The SIC currently charges the fourth-lowest level of council tax out of Scotland’s 32 local authorities.
Robinson said that while the tax increase will allow more funds to be added to the pot, councils have been pushed into the move as a result of the reduction in core funding.
The cuts come at the time when austerity measures at the hands of the Westminster government continue to be felt across the country.
“The likes of Shetland has had their council tax frozen at the lowest in Scotland for seven years now,” Robinson said.
“It has, I suppose, starved local services of funding that they might not have otherwise have had. On unfreezing the council tax, the Scottish Government looked at how much each council could raise by increasing council tax by three per cent.
“And they factored that into the grant that they gave local government. In many ways, local government’s hand has been forced in this.”
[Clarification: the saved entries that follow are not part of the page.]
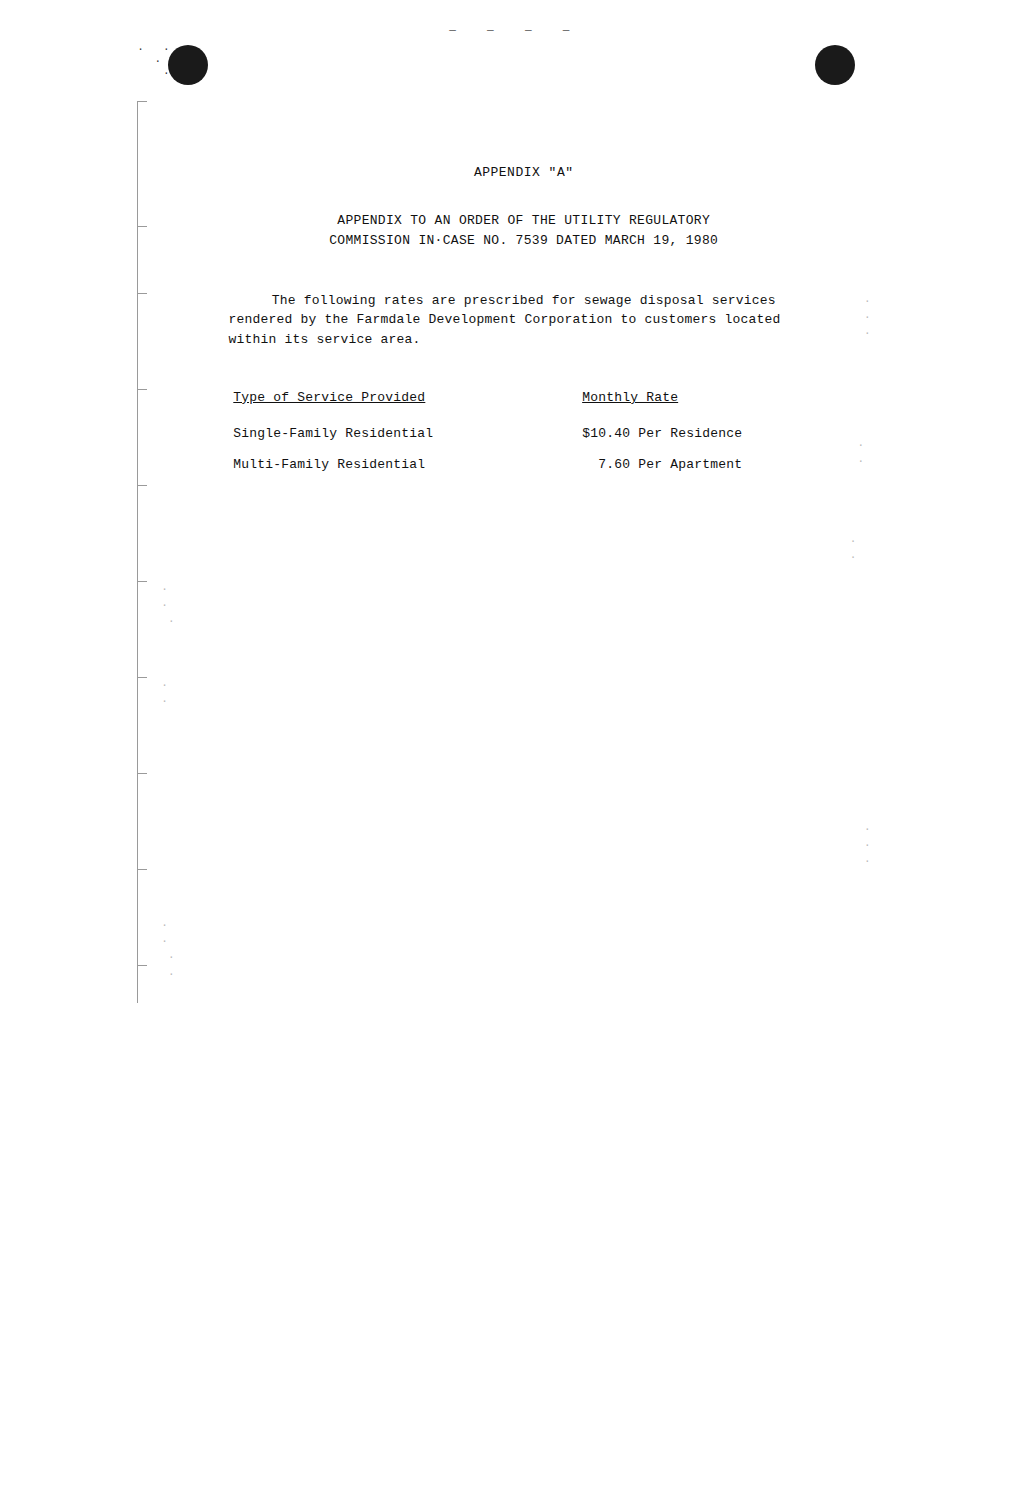· ·
· ·
·
— — — —
APPENDIX "A"
APPENDIX TO AN ORDER OF THE UTILITY REGULATORY
COMMISSION IN·CASE NO. 7539 DATED MARCH 19, 1980
The following rates are prescribed for sewage disposal services rendered by the Farmdale Development Corporation to customers located within its service area.
| Type of Service Provided | Monthly Rate |
| --- | --- |
| Single-Family Residential | $10.40 Per Residence |
| Multi-Family Residential | 7.60 Per Apartment |
·
·
·
·
·
·
·
·
·
·
·
·
·
·
·
·
·
·
·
The budget is also expected to realise savings of £3.187 million, but this falls short of the £3.409 million target.
The report confirms that current measures will not be sustainable in future years, with the council facing a possible funding gap of another £20 million by 2021 if nothing is done to counter rising costs and falling grant income.
Robinson said the council’s problems stem back to a number of years ago when overspending was an issue.
In summer 2010 the Audit Commission held a two-day hearing into the crisis-hit local authority after spending ballooned to more than £30 million a year higher than what was sustainable.
“I think we’ve had a difficult time from the start of this council, dealing with first of all the historic overspending that the council inflicted upon itself over many years,” Robinson said.
“But we’ve also had to deal with the real terms reduction in funding that the council has received.
“I think in real terms we’re somewhere over 30 per cent down in terms of grant funding compared to where we were in 2010. That really is significant.”